The next step tumbled into my mind without further prodding, so I don’t have splitting questions for it.

A homomorphism has an ideal as its kernel. The ideals in \(\mathbb{Z}\) are precisely things of the form “all multiples of \(a\) for some \(a\)”, since \(\mathbb{Z}\) is a principal ideal domain.

Splitting question: can we get away with restricting to \(\{0\}\) as the kernel? That is, can we insist that \(f\) be injective? (Of course, we could use the zero function, but that doesn’t restrict to \(\mathbb{N}\).)

Sub-question: can we make a homomorphism with \(ac+bc = ab \implies f(a) f(c) + f(b) f(c) = f(a) f(b)\) but \(f(2) = 0\)?

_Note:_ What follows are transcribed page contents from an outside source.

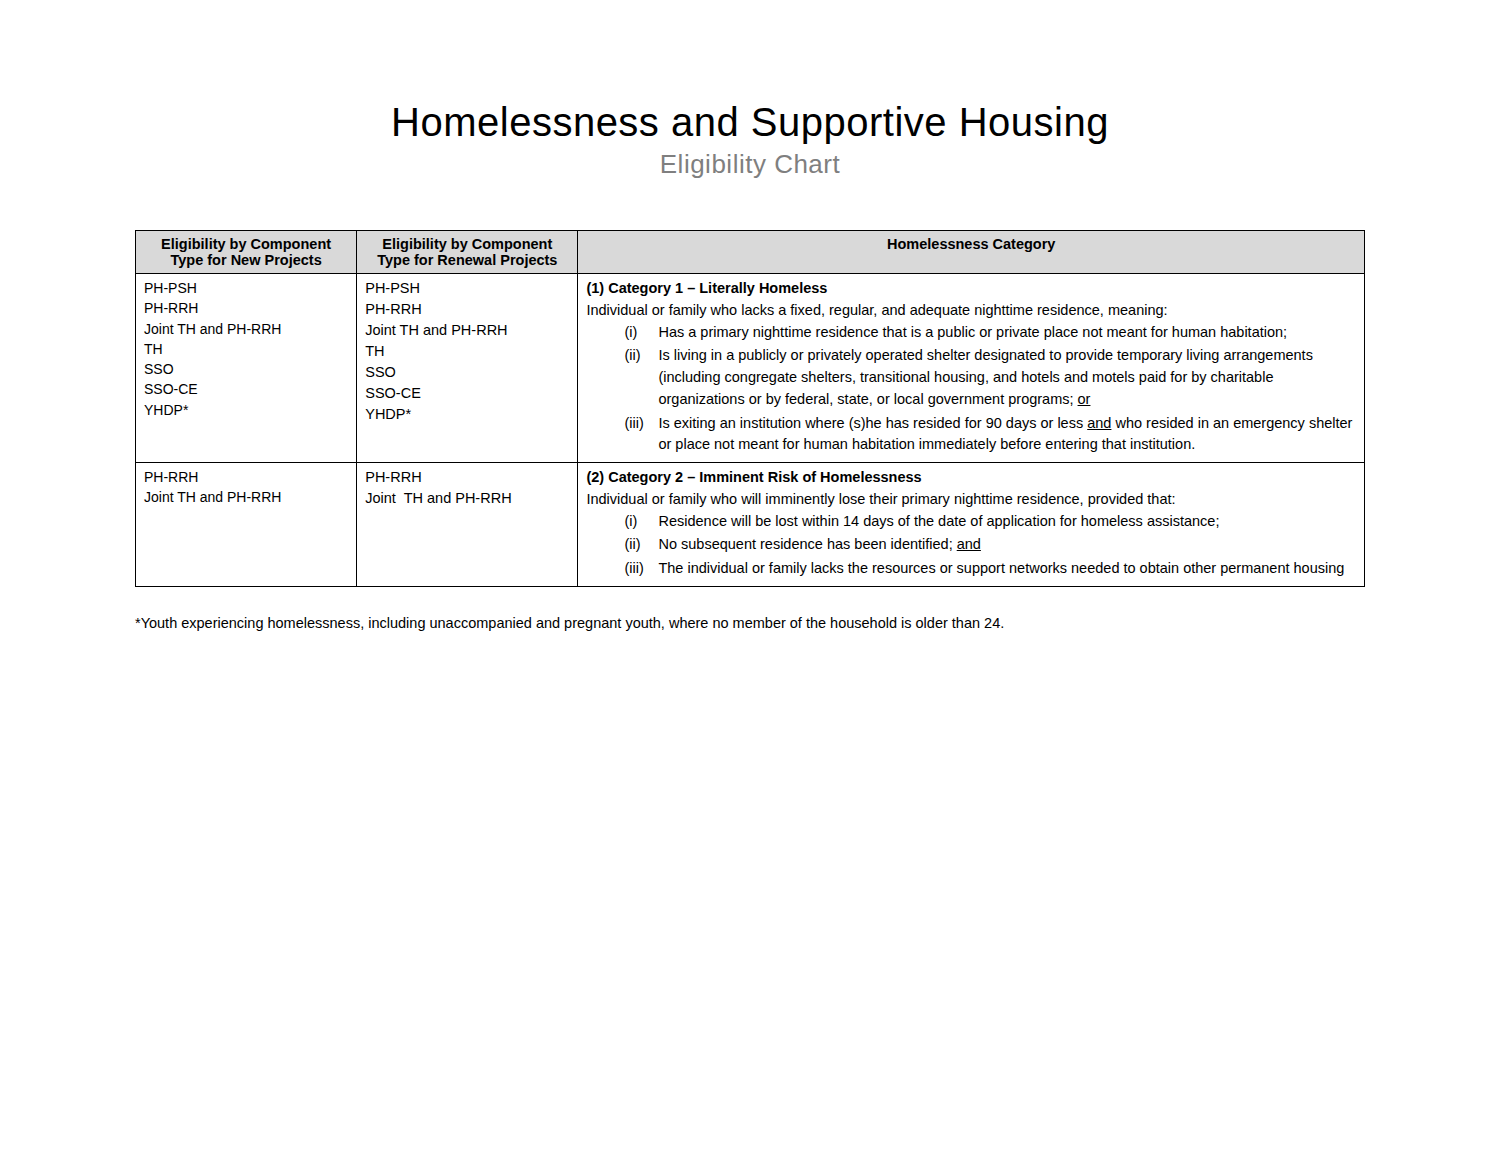Homelessness and Supportive Housing
Eligibility Chart
| Eligibility by Component Type for New Projects | Eligibility by Component Type for Renewal Projects | Homelessness Category |
| --- | --- | --- |
| PH-PSH PH-RRH Joint TH and PH-RRH TH SSO SSO-CE YHDP* | PH-PSH PH-RRH Joint TH and PH-RRH TH SSO SSO-CE YHDP* | (1) Category 1 – Literally Homeless Individual or family who lacks a fixed, regular, and adequate nighttime residence, meaning: (i) Has a primary nighttime residence that is a public or private place not meant for human habitation; (ii) Is living in a publicly or privately operated shelter designated to provide temporary living arrangements (including congregate shelters, transitional housing, and hotels and motels paid for by charitable organizations or by federal, state, or local government programs; or (iii) Is exiting an institution where (s)he has resided for 90 days or less and who resided in an emergency shelter or place not meant for human habitation immediately before entering that institution. |
| PH-RRH Joint TH and PH-RRH | PH-RRH Joint TH and PH-RRH | (2) Category 2 – Imminent Risk of Homelessness Individual or family who will imminently lose their primary nighttime residence, provided that: (i) Residence will be lost within 14 days of the date of application for homeless assistance; (ii) No subsequent residence has been identified; and (iii) The individual or family lacks the resources or support networks needed to obtain other permanent housing |
*Youth experiencing homelessness, including unaccompanied and pregnant youth, where no member of the household is older than 24.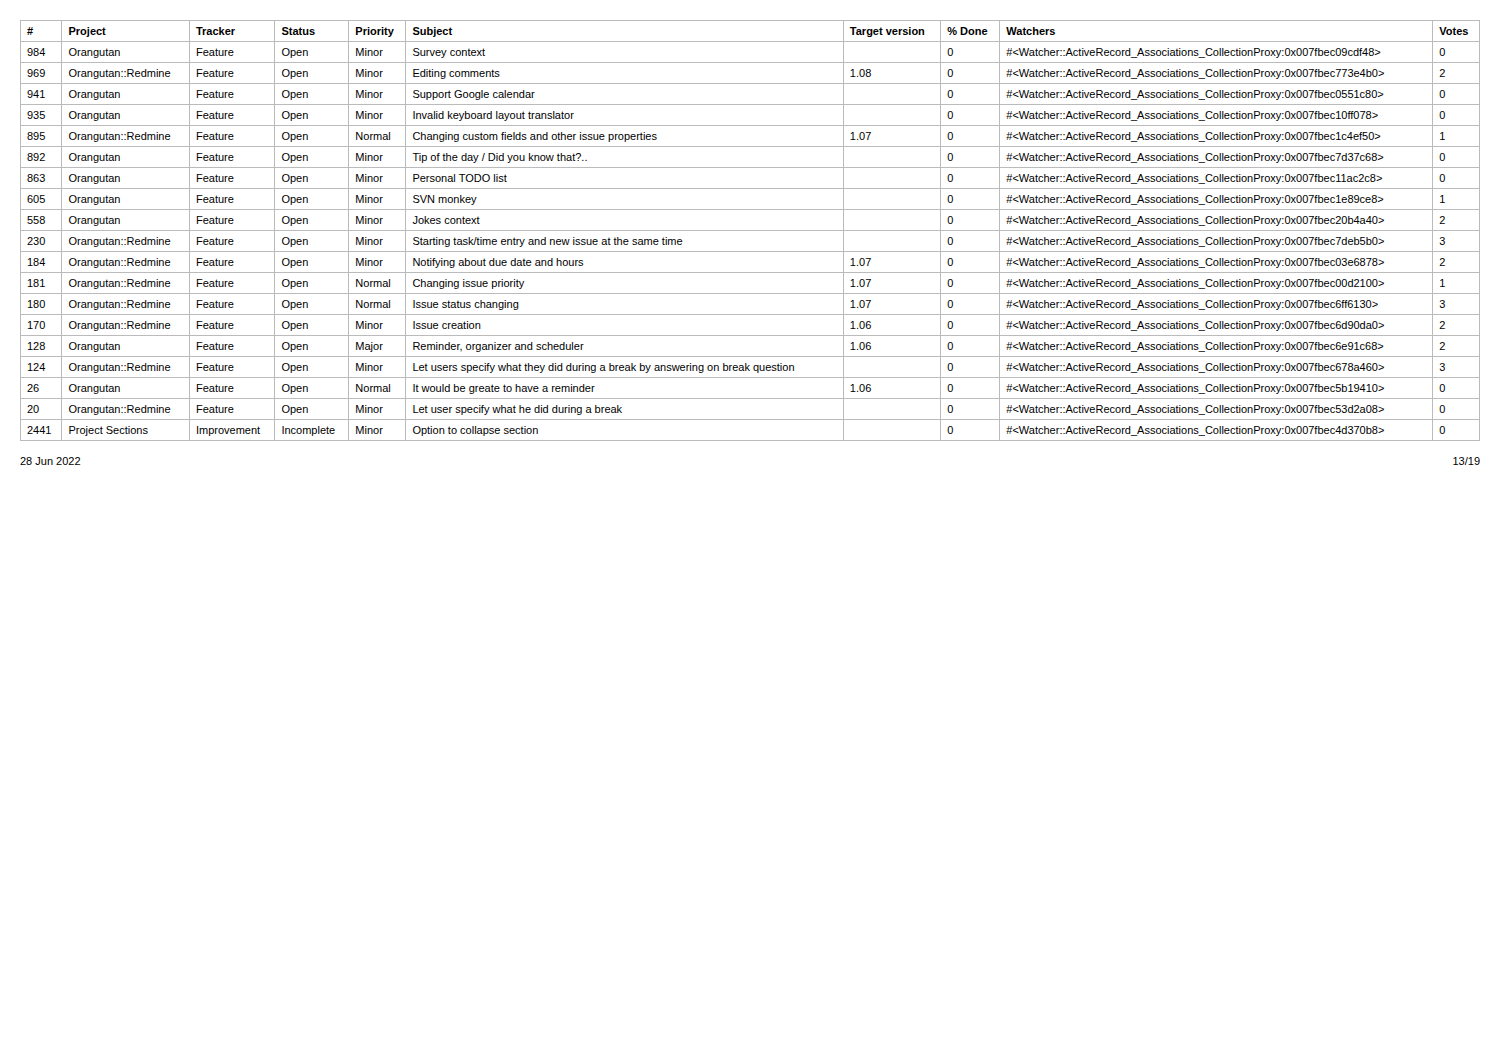| # | Project | Tracker | Status | Priority | Subject | Target version | % Done | Watchers | Votes |
| --- | --- | --- | --- | --- | --- | --- | --- | --- | --- |
| 984 | Orangutan | Feature | Open | Minor | Survey context | | 0 | #<Watcher::ActiveRecord_Associations_CollectionProxy:0x007fbec09cdf48> | 0 |
| 969 | Orangutan::Redmine | Feature | Open | Minor | Editing comments | 1.08 | 0 | #<Watcher::ActiveRecord_Associations_CollectionProxy:0x007fbec773e4b0> | 2 |
| 941 | Orangutan | Feature | Open | Minor | Support Google calendar | | 0 | #<Watcher::ActiveRecord_Associations_CollectionProxy:0x007fbec0551c80> | 0 |
| 935 | Orangutan | Feature | Open | Minor | Invalid keyboard layout translator | | 0 | #<Watcher::ActiveRecord_Associations_CollectionProxy:0x007fbec10ff078> | 0 |
| 895 | Orangutan::Redmine | Feature | Open | Normal | Changing custom fields and other issue properties | 1.07 | 0 | #<Watcher::ActiveRecord_Associations_CollectionProxy:0x007fbec1c4ef50> | 1 |
| 892 | Orangutan | Feature | Open | Minor | Tip of the day / Did you know that?.. | | 0 | #<Watcher::ActiveRecord_Associations_CollectionProxy:0x007fbec7d37c68> | 0 |
| 863 | Orangutan | Feature | Open | Minor | Personal TODO list | | 0 | #<Watcher::ActiveRecord_Associations_CollectionProxy:0x007fbec11ac2c8> | 0 |
| 605 | Orangutan | Feature | Open | Minor | SVN monkey | | 0 | #<Watcher::ActiveRecord_Associations_CollectionProxy:0x007fbec1e89ce8> | 1 |
| 558 | Orangutan | Feature | Open | Minor | Jokes context | | 0 | #<Watcher::ActiveRecord_Associations_CollectionProxy:0x007fbec20b4a40> | 2 |
| 230 | Orangutan::Redmine | Feature | Open | Minor | Starting task/time entry and new issue at the same time | | 0 | #<Watcher::ActiveRecord_Associations_CollectionProxy:0x007fbec7deb5b0> | 3 |
| 184 | Orangutan::Redmine | Feature | Open | Minor | Notifying about due date and hours | 1.07 | 0 | #<Watcher::ActiveRecord_Associations_CollectionProxy:0x007fbec03e6878> | 2 |
| 181 | Orangutan::Redmine | Feature | Open | Normal | Changing issue priority | 1.07 | 0 | #<Watcher::ActiveRecord_Associations_CollectionProxy:0x007fbec00d2100> | 1 |
| 180 | Orangutan::Redmine | Feature | Open | Normal | Issue status changing | 1.07 | 0 | #<Watcher::ActiveRecord_Associations_CollectionProxy:0x007fbec6ff6130> | 3 |
| 170 | Orangutan::Redmine | Feature | Open | Minor | Issue creation | 1.06 | 0 | #<Watcher::ActiveRecord_Associations_CollectionProxy:0x007fbec6d90da0> | 2 |
| 128 | Orangutan | Feature | Open | Major | Reminder, organizer and scheduler | 1.06 | 0 | #<Watcher::ActiveRecord_Associations_CollectionProxy:0x007fbec6e91c68> | 2 |
| 124 | Orangutan::Redmine | Feature | Open | Minor | Let users specify what they did during a break by answering on break question | | 0 | #<Watcher::ActiveRecord_Associations_CollectionProxy:0x007fbec678a460> | 3 |
| 26 | Orangutan | Feature | Open | Normal | It would be greate to have a reminder | 1.06 | 0 | #<Watcher::ActiveRecord_Associations_CollectionProxy:0x007fbec5b19410> | 0 |
| 20 | Orangutan::Redmine | Feature | Open | Minor | Let user specify what he did during a break | | 0 | #<Watcher::ActiveRecord_Associations_CollectionProxy:0x007fbec53d2a08> | 0 |
| 2441 | Project Sections | Improvement | Incomplete | Minor | Option to collapse section | | 0 | #<Watcher::ActiveRecord_Associations_CollectionProxy:0x007fbec4d370b8> | 0 |
28 Jun 2022 13/19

Well, any homomorphism would have to take the value \(0\) on all multiples of two, and would have to take the same value on all odd numbers. Since \(f(3) = f(1) f(3)\), we must have \(f\) being the indicator function on the odd numbers. Is this a homomorphism? No: \(f(2) = f(1+1) = 2 f(1)\).

That answers the sub-question, and shows me what should have been obvious from the start: all homomorphisms are determined by the image of \(1\), and each image of \(1\) determines a homomorphism.

That answers the main splitting question, too: yes, homomorphisms must be injective. Moreover, iff \(f(1) > 0\) then \(f\) restricts to \(\mathbb{N}\) to give an allowable function, which is of the form \(x \mapsto a x\) for some \(a\).

# Summary

The allowable functions are precisely \(x \mapsto a x\) for some constant \(a \in \mathbb{N}\). This was obtained by first noting that all of those are indeed solutions, then showing that all solutions must be automorphisms of \(\mathbb{Z}\) restricted to \(\mathbb{N}\), then classifying the automorphisms of \(\mathbb{Z}\).